Kass: When Black children are killed, where's the outrage from the white and the woke?

FILE - In this July 5, 2020, file photo, an officer investigates the scene of a shooting in Chicago. Still reeling from the coronavirus pandemic and street protests over the police killing of Floyd, exhausted cities around the nation are facing yet another challenge: A surge in recent shootings has left dozens dead, including young children. (Armando L. Sanchez/Chicago Tribune via AP, File)
FILE - In this July 5, 2020, file photo, an officer investigates the scene of a shooting in Chicago. Still reeling from the coronavirus pandemic and street protests over the police killing of Floyd, exhausted cities around the nation are facing yet another challenge: A surge in recent shootings has left dozens dead, including young children. (Armando L. Sanchez/Chicago Tribune via AP, File)

As street violence spikes in big cities across America run by Democrats, as parents grieve the loss of their children in the street gang wars, two things become terribly clear:

The first is that Black Lives Matter isn't promoting much, if any, public outrage at city halls run by Democratic Party mayors over urban street violence that is out of control.

BLM isn't a movement as much as it is a political and fundraising arm, founded by neo-Marxists and currently aligned with the Democratic Party. Its outrage is select and reserved for white police officers who kill unarmed Black men.

But it's the second thing that hardly gets attention from media that skews left, and from Democratic Party politicians:

Those young, white and woke BLM supporters who filled the streets, masked, chanting and angry, in legitimate protests over the Minneapolis police killing of George Floyd by a white police officer aren't venting much public, organized outrage over Black children being slaughtered.

They shouted so loudly and passionately about defunding or abolishing the police, but aren't they also concerned about the lives of Black children being taken in street gang wars across the country?

They might need a safe space, even though the children being shot to death don't have a safe space.

Or, could it just be that the protesters, so silent now, see no political advantage for the November elections in drawing attention to the Black children, some as young as 1, who are killed?

I'll take a leap of faith and guess that the white and woke live in wealthy and working-class neighborhoods. They don't live in neighborhoods where car doors open and guns come out and children are killed almost every day. And so from them, we hear nothing but summer crickets.

Then the bullets start flying again, in cities across America, in Chicago, Atlanta, New York and Milwaukee and elsewhere, and babies are cut down.

"They say Black lives matter," said Secoriya Williamson, whose 8-year-old daughter was shot to death in Atlanta the other day. "You killed your own. You killed your own this time. ... You killed a child. She didn't do nothing to nobody."

In Chicago, there were some 90 people shot over the Fourth of July weekend, including 7-year-old Natalia Wallace, who was killed when armed hitters jumped from a car and began spraying gunfire into a crowd.

According to Tribune reporting, Chicago homicides as of Sunday have risen sharply, by 39% this year so far, with 353 homicides reported, compared with 254 during the same period last year.

I called Rafael A. Mangual, a legal policy analyst for the conservative Manhattan Institute and a writer for City Journal.

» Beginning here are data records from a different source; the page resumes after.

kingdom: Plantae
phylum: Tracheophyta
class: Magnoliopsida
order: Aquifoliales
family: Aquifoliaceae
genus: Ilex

He's studied the left's new favorite social justice warrior toys, including "decarceration" and liberal criminal bond policy that allows for the release of the violent from jails, even if they'd been arrested previously on gun charges.

And I asked him why white protesters aren't pressuring big-city Democratic Party mayors to do more about the wave of spiking urban violence, including in Chicago, where Mekhi James, 3, was killed in the gang wars just weeks ago.

"As cynical as it may sound, it's hard not to conclude that the lack of political pressure being brought to bear on Chicago leaders to get tough on crime is at least partly a function of the fact that the gang violence claiming so many innocent lives - like that of 3-year-old Mekhi James - is a problem from which the donor class lives several degrees removed," Mangual said.

That's not cynicism. That's reality.

"As bad as things are on the city's South and West sides, its high-end neighborhoods and upper-middle-class suburbs remain very safe," he said. "As a result, the political class doesn't bear any of the downside risk that attends the misguided 'decarceration' and de-policing efforts so popular among 'progressives' desperate to establish their social justice bona fides."

When it comes to the lives of Black children taken in street violence, what's clear is that the white woke world has no skin in the game.